Während der Mainstream-Forensik-Krimi das aber humorig auf die Schippe nimmt, ist die Figur der Behinderten in „The Bridge“ trotz ihrer genialen Intuition eine Grenzgängerin, die ohne den väterlichen Beistand ihres Vorgesetzten Lieutenant Hank Wade (ich habe den tollen Ted Levine lange nicht mehr so überzeugend gesehen) in der Cop-Welt nicht existieren könnte.
Glatt an die Wand gespielt wird Diane Kruger allerdings von dem mexikanischen Schauspieler Demián Bechir (2011 bei den Academy Awards nominiert für seine Rolle in „A Better Life“ von Carlos Galindo). Bechir spielt mit enormem Charme einen ehrlichen Cop, der sich im Gegensatz zu seinen Kollegen nicht schmieren lässt, aber gerne Informationen aus Verdächtigen prügelt und sein Machismo nicht in den Griff bekommt. Kleine sexuelle Abenteuern gefährden seine Ehe und sind auch für all das mitverantwortlich, was in „The Bridge“ geschieht. Am Ende wird er mitsamt seiner Familie wegen dieser Schwäche auch ins Fadenkreuz des Killers geraten.
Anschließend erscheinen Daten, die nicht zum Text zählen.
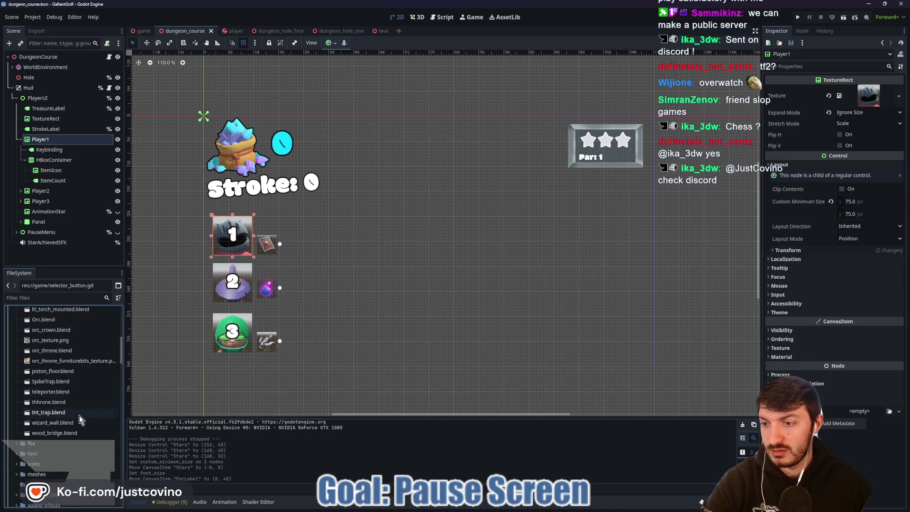
pyautogui.scroll(-7, 43, 435)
„The Bridge“ ist summa summarum besser als das Original. Dessen verwirrende Plot-Twists funktionierten wie ein Perpetuum Mobile – einmal in Gang gesetzt, läuft es und will nicht aufhören. Das Remake bietet auch verzwickte Handlungsstränge, behält aber dabei die Ermittler mehr im Fokus. Der Unterschied zum Original ist auch daran zu erkennen, dass der sozialkritische Aspekt der dänisch-schwedischen Serie nur eine Behauptung gewesen ist. „The Bridge“ zeigt dagegen ziemlich realistisch eine Welt, die ganz gut zu dem in „Breaking Bad“ oder in „The Counselor“ gezeigten Erzählraum passt und von schwärzestem Pessimismus geprägt ist. Es ist schade, dass FX die Serie nach der 2. Staffel eingestellt hat.


Nachtrag zur zweiten Staffel (29.1.2015)

In der aktuell erschienenen 2. Staffel haben sich die Macher für eine etwas andere Gangart entschieden: Das Remake koppelt sich vom europäischen Original vollständig ab und erzählt eine eigene Geschichte. Dabei wird einerseits großen Wert auf die Figurenentwicklung gelegt, andererseits werden in punkto Brutalität und Sadismus alle Register gezogen. 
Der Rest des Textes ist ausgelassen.